羽柴秀吉は、家康との関係を良好なものとするとともに彼を配下とすることを望んでいました。そして、家康の次男の於義丸を養子とする提案をします。

この秀吉の申し出を石川数正が三河に持ち帰ると、徳川家内部では、於義丸を人質として差し出すことになるとの反対意見が噴出しました。しかし、家康は、秀吉の申し出を受け、於義丸を大坂に養子に出すことを決めます。

秀吉の養子となった於義丸は、元服し羽柴秀康と名を改めました。

於義丸を秀吉の養子とした後も、なお、徳川と羽柴の関係は改善されません。戦国乱世を終わらせたい秀吉は、家康を上洛させ臣下の礼をとらせることが必要と考え、さらに妹の朝日姫を家康に嫁がせることを思いつきます。

しかし、朝日姫は佐治日向守にすでに嫁いでいたため、秀吉は彼に離縁を迫りました。義兄秀吉の頼みを断り切れなかった佐治日向守は、朝日姫を離縁し自害するのでした。

読後の感想

小牧長久手の戦いは、徳川家康の勝利で終わったかのように見えました。しかし、羽柴秀吉の経済力は徳川をはるかに上回っており、長期にわたって家康が秀吉と戦い続けることは、徳川の滅亡を招くだけでした。

それをわかっていた石川数正は、於義丸を秀吉の養子とすること、朝日姫を家康の正室として迎えることに積極的に動きます。
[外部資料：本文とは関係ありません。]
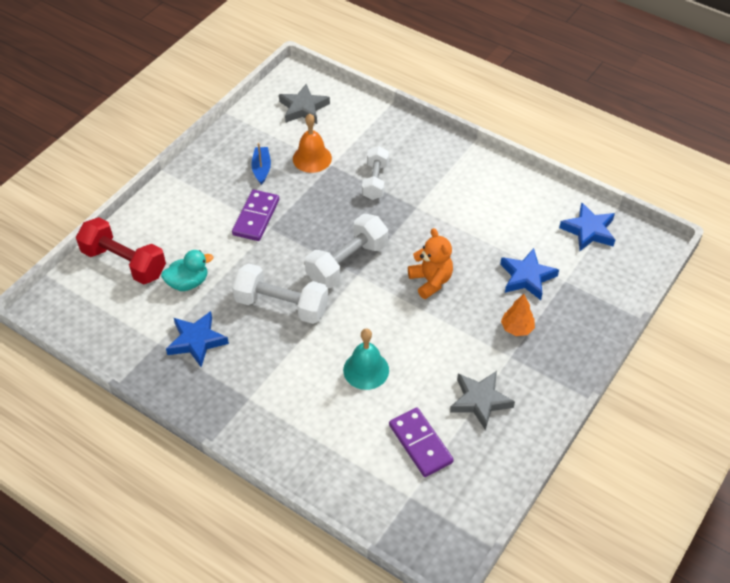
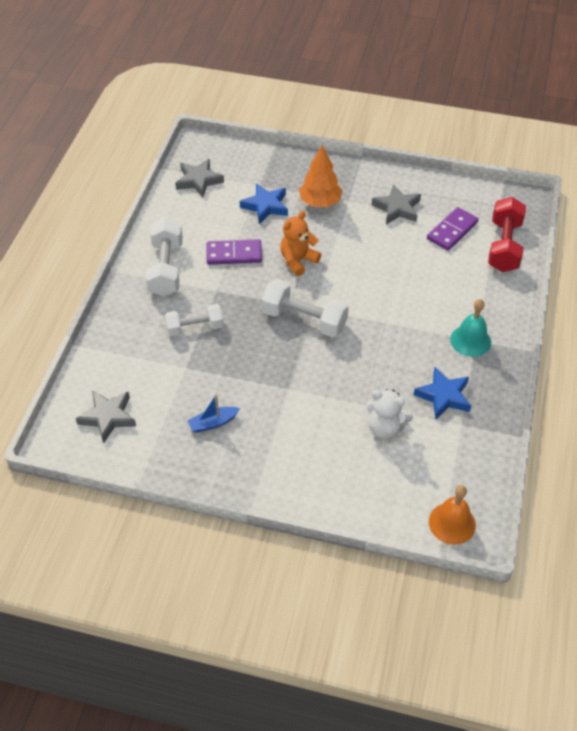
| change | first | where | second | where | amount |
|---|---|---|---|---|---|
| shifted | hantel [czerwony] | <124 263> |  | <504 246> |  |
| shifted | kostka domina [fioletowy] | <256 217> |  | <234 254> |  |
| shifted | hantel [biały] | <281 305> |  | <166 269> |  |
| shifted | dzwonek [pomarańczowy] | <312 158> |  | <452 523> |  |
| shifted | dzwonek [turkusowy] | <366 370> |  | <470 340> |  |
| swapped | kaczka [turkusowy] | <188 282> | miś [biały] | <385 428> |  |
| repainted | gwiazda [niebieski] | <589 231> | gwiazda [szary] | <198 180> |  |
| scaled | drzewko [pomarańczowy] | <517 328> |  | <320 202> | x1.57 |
しかし、小牧長久手の戦いで勝利した徳川が、秀吉に於義丸を人質として取られることに反発する家臣たちが多く、石川数正は次第に徳川家中で孤立していきます。

第11巻では、秀吉の実力を知る石川数正が、徳川家の滅亡を防ぐために奔走する場面に多くの紙幅をとっています。

秀吉は、戦続きの時代に疲弊した民の気持ちを知り、早期に戦国乱世を終わらせることを考えていました。そして、石川数正も、秀吉の心を知り、徳川と羽柴の緊張関係を解くことが早期に泰平の世を築くのに必要だとわかっていました。

一方の家康もまた、秀吉と争い続けることは無駄だと気づいていましたが、血の気が多い家臣たちの反発を招くことから、迂闊に上洛するとは言えない状況にありました。

穏便な石川数正と三河武士の典型のような本多作左衛門(重次)が、徳川家中の不満を抑えるためにした芝居が、第11巻の読みどころです。お互い、性格は真逆ですが、それぞれの立場を理解し、そして、徳川を守ろうとする気持ちは同じでした。家康は、やがて朝日姫を迎えることになりますが、それまでの石川数正の苦悩は、会社の立場も取引先の立場も両方考えなければならない現代の営業職と同じだったのかもしれません。